Big Season, Big Turtles, and BIG Transport

It has been a record setting turtle season with BIG numbers of cold-stunned sea turtles being admitted to the Animal Care Center.  As of this moment, we have had over 160 turtles come through our door in the past month.  We haven't had much time to share stories about our amazing patients, but I just wanted to take the time to show you the BIG events happening for the Rescue Team through some photos from the front line.  

There is a flurry of activity happening in the turtle hospital.  As you can see above, we have BIG numbers of volunteers and time being spent on the animals.  Extra treatment stations are being set up on the deck, staff from other departments in the aquarium as well as other organizations (including Riverhead Foundation in NY) are being called in to help, hours and hours of feeding and swimming turtles in kiddie pools are happening on these long days.

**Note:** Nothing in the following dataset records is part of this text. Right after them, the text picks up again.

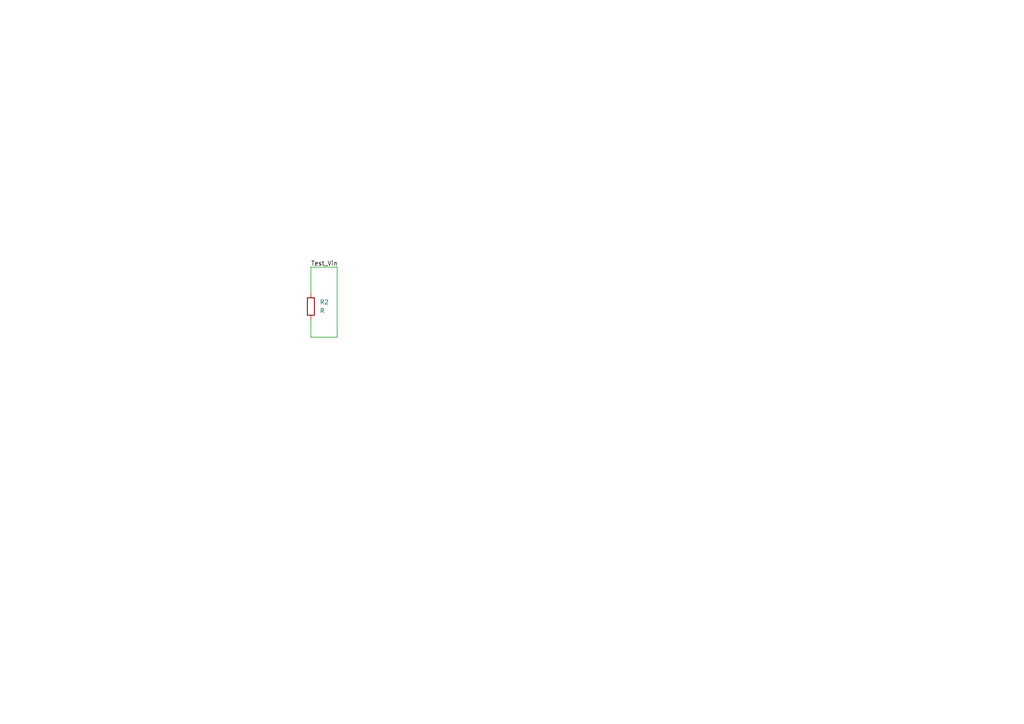
<source format=kicad_sch>
(kicad_sch
	(version 20231120)
	(generator "eeschema")
	(generator_version "8.0")
	(uuid "ce48b7c7-5530-47e9-9218-6de0b31a1de6")
	(paper "A4")
	
	(wire
		(pts
			(xy 90.17 92.71) (xy 90.17 97.79)
		)
		(stroke
			(width 0)
			(type default)
		)
		(uuid "13a5dca6-4fb5-46d8-ad66-78bf1b92ab93")
	)
	(wire
		(pts
			(xy 97.79 77.47) (xy 90.17 77.47)
		)
		(stroke
			(width 0)
			(type default)
		)
		(uuid "22b988f2-dc2b-4b07-ad32-4e0f4ddc9d5c")
	)
	(wire
		(pts
			(xy 97.79 97.79) (xy 97.79 77.47)
		)
		(stroke
			(width 0)
			(type default)
		)
		(uuid "458f1e1e-d176-480a-9500-a9383010d4f4")
	)
	(wire
		(pts
			(xy 90.17 77.47) (xy 90.17 85.09)
		)
		(stroke
			(width 0)
			(type default)
		)
		(uuid "64dbcb04-6ee6-451c-9ee5-1df4991bbde1")
	)
	(wire
		(pts
			(xy 90.17 97.79) (xy 97.79 97.79)
		)
		(stroke
			(width 0)
			(type default)
		)
		(uuid "95967b1b-27d6-49bc-b2ec-cfccffb0c659")
	)
	(label "Test_Vin"
		(at 90.17 77.47 0)
		(fields_autoplaced yes)
		(effects
			(font
				(size 1.27 1.27)
			)
			(justify left bottom)
		)
		(uuid "fc56ac65-98d9-42df-88fb-80d665b0c3b1")
	)
	(symbol
		(lib_id "Device:R")
		(at 90.17 88.9 0)
		(unit 1)
		(exclude_from_sim no)
		(in_bom yes)
		(on_board yes)
		(dnp no)
		(fields_autoplaced yes)
		(uuid "6afda7ac-10ae-49f0-ae90-7308274806e7")
		(property "Reference" "R2"
			(at 92.71 87.6299 0)
			(effects
				(font
					(size 1.27 1.27)
				)
				(justify left)
			)
		)
		(property "Value" "R"
			(at 92.71 90.1699 0)
			(effects
				(font
					(size 1.27 1.27)
				)
				(justify left)
			)
		)
		(property "Footprint" ""
			(at 88.392 88.9 90)
			(effects
				(font
					(size 1.27 1.27)
				)
				(hide yes)
			)
		)
		(property "Datasheet" "~"
			(at 90.17 88.9 0)
			(effects
				(font
					(size 1.27 1.27)
				)
				(hide yes)
			)
		)
		(property "Description" "Resistor"
			(at 90.17 88.9 0)
			(effects
				(font
					(size 1.27 1.27)
				)
				(hide yes)
			)
		)
		(pin "1"
			(uuid "8703aea8-bcd7-424a-a329-afca88c60c44")
		)
		(pin "2"
			(uuid "ca89c07d-0c3d-465b-bd63-9fe35e9af402")
		)
		(instances
			(project ""
				(path "/7acc191a-fe8c-48a0-9d8b-f697ef59ac03/5a13d34a-55d8-4749-b0fd-146f7a583d9a"
					(reference "R2")
					(unit 1)
				)
			)
		)
	)
)

</source>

The clinic is busy with blood draws and intense treatments.  Just take a look at our blood and radiograph board from last week!  And this doesn't even include the regular exams and treatments taking place.  It's a BIG job getting these turtles healthy again!

We're also getting large numbers of some BIG turtles this year.  The loggerhead sea turtles we are seeing range from 20 pounds to over 70 pounds.  We are also getting several in one day.  The photo above shows a group of 22 turtles that all arrived last Thursday which included 6 of these big guys.  Normally we may see 1-5 loggerheads in a season, but we have received over 25 already!

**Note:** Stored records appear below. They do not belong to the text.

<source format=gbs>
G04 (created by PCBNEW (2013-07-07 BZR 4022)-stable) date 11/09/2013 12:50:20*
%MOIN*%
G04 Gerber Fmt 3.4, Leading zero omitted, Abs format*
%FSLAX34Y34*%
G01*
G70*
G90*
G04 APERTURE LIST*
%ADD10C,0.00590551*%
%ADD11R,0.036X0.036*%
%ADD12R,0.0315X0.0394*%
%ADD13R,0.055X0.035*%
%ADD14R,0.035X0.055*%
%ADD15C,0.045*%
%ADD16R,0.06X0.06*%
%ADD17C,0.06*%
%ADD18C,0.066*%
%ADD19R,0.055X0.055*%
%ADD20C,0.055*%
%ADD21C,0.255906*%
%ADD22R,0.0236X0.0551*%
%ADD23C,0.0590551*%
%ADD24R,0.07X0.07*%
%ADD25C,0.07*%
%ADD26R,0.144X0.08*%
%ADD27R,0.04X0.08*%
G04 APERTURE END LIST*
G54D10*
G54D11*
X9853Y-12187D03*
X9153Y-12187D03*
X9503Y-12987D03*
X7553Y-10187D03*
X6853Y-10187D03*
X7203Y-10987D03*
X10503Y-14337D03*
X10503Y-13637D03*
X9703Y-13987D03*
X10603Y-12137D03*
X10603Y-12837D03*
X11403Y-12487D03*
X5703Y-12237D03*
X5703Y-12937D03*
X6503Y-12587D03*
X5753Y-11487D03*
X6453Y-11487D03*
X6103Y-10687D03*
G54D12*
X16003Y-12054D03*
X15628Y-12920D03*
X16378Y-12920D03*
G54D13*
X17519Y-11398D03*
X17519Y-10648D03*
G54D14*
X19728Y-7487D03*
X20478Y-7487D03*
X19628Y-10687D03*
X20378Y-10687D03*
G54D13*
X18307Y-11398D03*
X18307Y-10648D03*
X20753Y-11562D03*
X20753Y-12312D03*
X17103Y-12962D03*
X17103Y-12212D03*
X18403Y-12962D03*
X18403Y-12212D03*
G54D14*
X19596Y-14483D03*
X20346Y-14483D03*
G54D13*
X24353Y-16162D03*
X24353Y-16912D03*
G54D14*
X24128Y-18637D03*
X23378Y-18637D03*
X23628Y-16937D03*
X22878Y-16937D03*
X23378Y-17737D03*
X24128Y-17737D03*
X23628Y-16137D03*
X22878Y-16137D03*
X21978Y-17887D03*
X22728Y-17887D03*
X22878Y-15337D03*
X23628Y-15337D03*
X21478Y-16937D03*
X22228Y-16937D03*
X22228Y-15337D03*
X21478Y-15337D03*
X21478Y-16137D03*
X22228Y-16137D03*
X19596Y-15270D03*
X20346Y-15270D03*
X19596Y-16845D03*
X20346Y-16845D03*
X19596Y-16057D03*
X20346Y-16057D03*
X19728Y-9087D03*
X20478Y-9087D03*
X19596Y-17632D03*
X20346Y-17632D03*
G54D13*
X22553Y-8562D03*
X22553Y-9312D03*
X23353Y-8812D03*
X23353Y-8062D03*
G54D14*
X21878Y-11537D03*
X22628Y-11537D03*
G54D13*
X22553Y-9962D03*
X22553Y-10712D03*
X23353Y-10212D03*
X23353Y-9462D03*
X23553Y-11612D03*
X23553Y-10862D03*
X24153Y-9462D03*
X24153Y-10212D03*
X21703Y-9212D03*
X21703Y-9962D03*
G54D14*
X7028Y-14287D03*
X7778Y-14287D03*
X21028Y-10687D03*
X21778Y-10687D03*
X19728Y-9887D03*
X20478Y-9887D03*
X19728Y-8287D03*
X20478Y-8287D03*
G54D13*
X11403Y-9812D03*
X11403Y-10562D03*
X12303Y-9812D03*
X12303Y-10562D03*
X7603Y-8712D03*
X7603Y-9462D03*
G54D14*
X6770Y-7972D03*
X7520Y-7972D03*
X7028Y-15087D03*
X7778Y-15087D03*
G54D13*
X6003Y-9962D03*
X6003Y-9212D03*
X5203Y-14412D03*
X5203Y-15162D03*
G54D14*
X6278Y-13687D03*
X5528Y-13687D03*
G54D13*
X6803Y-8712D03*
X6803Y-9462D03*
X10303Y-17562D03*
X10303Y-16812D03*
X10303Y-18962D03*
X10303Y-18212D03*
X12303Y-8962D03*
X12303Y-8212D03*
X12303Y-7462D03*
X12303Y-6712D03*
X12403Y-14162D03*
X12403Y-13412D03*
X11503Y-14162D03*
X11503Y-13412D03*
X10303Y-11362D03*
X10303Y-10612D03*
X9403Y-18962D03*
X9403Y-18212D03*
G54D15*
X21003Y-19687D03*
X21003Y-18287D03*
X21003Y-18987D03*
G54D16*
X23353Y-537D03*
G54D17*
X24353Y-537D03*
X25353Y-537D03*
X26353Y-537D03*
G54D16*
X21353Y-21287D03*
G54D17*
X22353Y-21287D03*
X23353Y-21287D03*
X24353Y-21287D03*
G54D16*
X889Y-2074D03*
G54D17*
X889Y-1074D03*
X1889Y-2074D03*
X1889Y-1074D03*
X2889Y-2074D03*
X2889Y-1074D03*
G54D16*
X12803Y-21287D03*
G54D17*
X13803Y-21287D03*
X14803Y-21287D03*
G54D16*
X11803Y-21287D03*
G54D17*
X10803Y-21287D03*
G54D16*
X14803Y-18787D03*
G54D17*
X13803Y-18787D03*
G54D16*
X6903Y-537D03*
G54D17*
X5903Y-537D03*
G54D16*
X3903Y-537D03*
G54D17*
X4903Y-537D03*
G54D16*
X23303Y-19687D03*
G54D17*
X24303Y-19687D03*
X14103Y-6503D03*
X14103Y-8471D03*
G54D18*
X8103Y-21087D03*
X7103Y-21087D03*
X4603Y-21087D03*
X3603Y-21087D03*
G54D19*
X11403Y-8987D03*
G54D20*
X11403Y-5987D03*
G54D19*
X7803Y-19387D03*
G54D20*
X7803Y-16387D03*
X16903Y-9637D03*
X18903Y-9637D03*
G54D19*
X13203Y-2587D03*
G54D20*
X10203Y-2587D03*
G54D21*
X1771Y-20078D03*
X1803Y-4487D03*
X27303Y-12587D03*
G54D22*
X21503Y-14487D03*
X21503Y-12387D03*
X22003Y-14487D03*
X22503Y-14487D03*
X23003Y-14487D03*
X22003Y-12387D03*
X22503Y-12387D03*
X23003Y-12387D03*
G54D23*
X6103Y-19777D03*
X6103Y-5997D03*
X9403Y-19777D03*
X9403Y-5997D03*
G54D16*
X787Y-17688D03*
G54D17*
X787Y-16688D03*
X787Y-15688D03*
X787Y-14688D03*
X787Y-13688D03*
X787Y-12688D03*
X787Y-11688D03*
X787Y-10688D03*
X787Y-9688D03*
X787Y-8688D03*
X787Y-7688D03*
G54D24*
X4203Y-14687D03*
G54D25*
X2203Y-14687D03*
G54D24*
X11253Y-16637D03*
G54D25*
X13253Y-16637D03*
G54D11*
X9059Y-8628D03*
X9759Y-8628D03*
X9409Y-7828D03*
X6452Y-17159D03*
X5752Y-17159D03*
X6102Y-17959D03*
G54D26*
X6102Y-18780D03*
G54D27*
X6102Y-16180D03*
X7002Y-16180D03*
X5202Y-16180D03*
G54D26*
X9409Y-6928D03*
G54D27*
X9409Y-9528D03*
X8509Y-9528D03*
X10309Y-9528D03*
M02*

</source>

With these large numbers of turtles coming in, our tanks are getting crowded.  I love the picture above of our green sea turtles getting some rest huddled to one side of the tank (away from the outflow).  We have begun transporting small numbers of turtles to several other facilities, including the University of New England (UNE), National Marine Life Center, National Aquarium in Baltimore, Virginia Aquarium, South Carolina Aquarium, and the Georgia Sea Turtle Center.

The BIGGEST transport of all happened on Friday!  35 sea turtles - 15 loggerheads (including six that had been sent to UNE) and 20 Kemp's ridley sea turtles - were flown to Florida to continue rehabilitation at various facilites.

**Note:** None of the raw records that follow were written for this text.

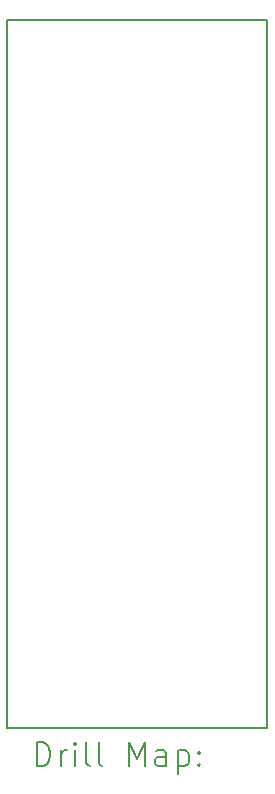
<source format=gbr>
%FSLAX45Y45*%
G04 Gerber Fmt 4.5, Leading zero omitted, Abs format (unit mm)*
G04 Created by KiCad (PCBNEW 6.0.2+dfsg-1) date 2022-07-08 08:02:09*
%MOMM*%
%LPD*%
G01*
G04 APERTURE LIST*
%TA.AperFunction,Profile*%
%ADD10C,0.150000*%
%TD*%
%ADD11C,0.200000*%
G04 APERTURE END LIST*
D10*
X12300000Y-9900000D02*
X12300000Y-3900000D01*
X12300000Y-3900000D02*
X14500000Y-3900000D01*
X14500000Y-3900000D02*
X14500000Y-9900000D01*
X14500000Y-9900000D02*
X12300000Y-9900000D01*
D11*
X12550119Y-10217976D02*
X12550119Y-10017976D01*
X12597738Y-10017976D01*
X12626309Y-10027500D01*
X12645357Y-10046548D01*
X12654881Y-10065595D01*
X12664405Y-10103690D01*
X12664405Y-10132262D01*
X12654881Y-10170357D01*
X12645357Y-10189405D01*
X12626309Y-10208452D01*
X12597738Y-10217976D01*
X12550119Y-10217976D01*
X12750119Y-10217976D02*
X12750119Y-10084643D01*
X12750119Y-10122738D02*
X12759643Y-10103690D01*
X12769167Y-10094167D01*
X12788214Y-10084643D01*
X12807262Y-10084643D01*
X12873928Y-10217976D02*
X12873928Y-10084643D01*
X12873928Y-10017976D02*
X12864405Y-10027500D01*
X12873928Y-10037024D01*
X12883452Y-10027500D01*
X12873928Y-10017976D01*
X12873928Y-10037024D01*
X12997738Y-10217976D02*
X12978690Y-10208452D01*
X12969167Y-10189405D01*
X12969167Y-10017976D01*
X13102500Y-10217976D02*
X13083452Y-10208452D01*
X13073928Y-10189405D01*
X13073928Y-10017976D01*
X13331071Y-10217976D02*
X13331071Y-10017976D01*
X13397738Y-10160833D01*
X13464405Y-10017976D01*
X13464405Y-10217976D01*
X13645357Y-10217976D02*
X13645357Y-10113214D01*
X13635833Y-10094167D01*
X13616786Y-10084643D01*
X13578690Y-10084643D01*
X13559643Y-10094167D01*
X13645357Y-10208452D02*
X13626309Y-10217976D01*
X13578690Y-10217976D01*
X13559643Y-10208452D01*
X13550119Y-10189405D01*
X13550119Y-10170357D01*
X13559643Y-10151310D01*
X13578690Y-10141786D01*
X13626309Y-10141786D01*
X13645357Y-10132262D01*
X13740595Y-10084643D02*
X13740595Y-10284643D01*
X13740595Y-10094167D02*
X13759643Y-10084643D01*
X13797738Y-10084643D01*
X13816786Y-10094167D01*
X13826309Y-10103690D01*
X13835833Y-10122738D01*
X13835833Y-10179881D01*
X13826309Y-10198929D01*
X13816786Y-10208452D01*
X13797738Y-10217976D01*
X13759643Y-10217976D01*
X13740595Y-10208452D01*
X13921548Y-10198929D02*
X13931071Y-10208452D01*
X13921548Y-10217976D01*
X13912024Y-10208452D01*
X13921548Y-10198929D01*
X13921548Y-10217976D01*
X13921548Y-10094167D02*
X13931071Y-10103690D01*
X13921548Y-10113214D01*
X13912024Y-10103690D01*
X13921548Y-10094167D01*
X13921548Y-10113214D01*
M02*

</source>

At 4:30am several volunteers and staff met in Quincy to prepare the turtles for transport.  Just look at all these boxes!

The turtles were loaded into a trailer (courtesy of IFAW's Marine Mammal Rescue Team) and transported to Otis Air Force Base where they were loaded onto a C-130.  The Coast Guard did us an amazing favor by flying these animals to Florida.


Above, the turtles are done being loaded and they prepare for take off.  We appreciate the BIG support from all of the organizations helping us for this transport.  UNE and IFAW went out of their way to provide the transportation to the air field and we could not have transported such a large number of turtles without the Coast Guard's kindness.  And a huge thanks to the facilities who received these patients and will continue their care, including SeaWorld Orlando, Mote Marine Laboratory, Florida Aquarium, Loggerhead MarineLife Center, and Volusia Marine Science Center.

The aquarium will continue to update you on the BIG happenings in Quincy, and on behalf of the rescue staff, we will try to get some more photos and stories to you in the coming weeks.  Our amazing volunteers are tirelessly working alongside us, and we all appreciate the support as the BIGGEST turtle season in Massachusetts continues.